By Menasha Leport
Last fall, Annemarie Ralph launched a young-authors project at the West Tisbury School, and asked the MV Times if we would be interested in publishing the works of middle school writers. The Times will, when possible, run these stories in print, and will feature them online. This week, Menasha Leport, a seventh grader, writes about visiting Noepe Center for Literary Arts in Edgartown.
Do you know the feeling of peace? The feeling of complete and utter calmness, filling your mind with an at-ease buzzing of creativity? The joy of spending consecutive days of relaxation in a house with people like you? When the only work required is writing tales of adventures and life lessons?
If you’ve ever been to the Noepe Center for Literary Arts, you know exactly what I mean.
This center is a retreat for authors. It’s a place where they can spend two to six weeks surrounded by fellow writers, be enveloped in the sense of overflowing ideas that comes with a stay on Martha’s Vineyard, and continue to work on their current masterpieces. It’s a house in Edgartown, Massachusetts, where storytellers come to write their stories.
When my seventh grade class visited the center, it was astonishing. The minute we set foot onto the property, everyone began talking about how Zen it was. Plants of all shapes and sizes lined the pathway, our footsteps echoed in the silence (save the twittering and chirping of songbirds), and the house of a million stories loomed welcomingly in front of us.
Inside, red decorations were vibrant, modern art sculptures and paintings hung on walls with an aura of authority and inspiration, and the sense of old-fashioned living blended with a 21st century vibe.
We met Justen Ahren at the door, and he gave us the grand tour of the first floor. There was a bright and open dining room for mingling, and many cozy nooks for sitting and writing.
He introduced us to two of the writers who were residing at the retreat. They both were kind enough to teach us about their writing techniques and tricks, answer our questions about the books they were writing, recalled memories of their childhoods as young writers, and gave us a good idea of how their stay at the retreat positively affected them.

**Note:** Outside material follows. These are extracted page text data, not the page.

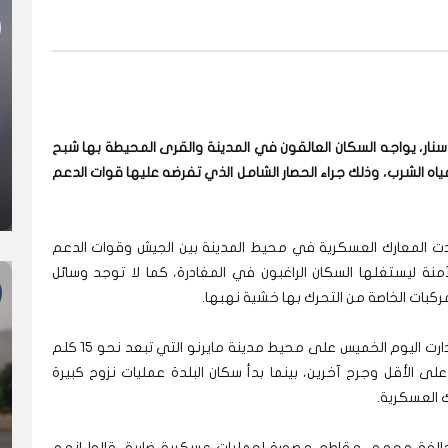
ار، يواجه السكان العالقون في المدينة والقرى المحيطة بها شبح
اه الشرب، وذلك جراء الحصار الشامل الذي تفرضه عليها قوات الدعم
دت المعارك العسكرية في محيط المدينة بين الجيش وقوات الدعم
منة ليستغلها السكان الراغبون في المغادرة، كما لا توجد وسائل
ركبات الخاصة من التحرك بها خشية نهبها.
وبحسب تجميع “شباب سنار”، فإن اشتباكات مسلحة دارت اليوم الخميس على محيط مدينة مايرنو التي تبعد نحو 15 كلم
إلى مقتل 2 من المواطنين على الأقل وجرح آخرين، بينما بدأ سكان البلدة عمليات نزوح كبيرة
 العسكرية.
لفة معهم، مقاطع مصورة لعمليات عسكرية ضارية، قالوا إنهم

They spoke of how at the end of every day of writing, all of the residents came together and listened to one another’s work. They told us how when one person finished reading, everyone would give out tips on how to improve it.
Later on, after we’d learned a great deal on how to write like a professional, we sat around the dining room and wrote like professionals.
Justen had everyone choose a book from an assortment ― most of which were beautiful poems and autobiographies ― that were written by previous retreat authors, and pick a sentence from it to use as the first line in our own poem.
Here is mine:
Ten steps away our words evaporate.
The sun pours murky shadows over my toes.
A tree of ideas, just out of reach.
Ten minutes away from the start of everything.
Imaginative water pools behind a rocky barricade.
My paper is growing eager.
Ten eons away, it seems by now.
Our footfalls fall short, feet unconsciously hesitant.
We’re afraid of ideas, or the idea of none.
Ten drafts away from beginning my first.
Flowers bloom words at the tip of my tongue.
A mile of pink, gray, orange, and beyond stretches effortlessly overhead.
Ten words away from the end of a story.
I wish the day was longer.
The moon, full and illuminating my mind and face, speaks softly to me,
“We’ll be here tomorrow.”
Ten hours away from repeat.
Before we left ― before we got onto the bus that would take us back to school and away from the flowing creative juices of the Noepe Center for Literary Arts ― the whole class stood with our backs to a garden and our eyes turned up to the blazing sun, posing for a memento that would remind us of our adventure.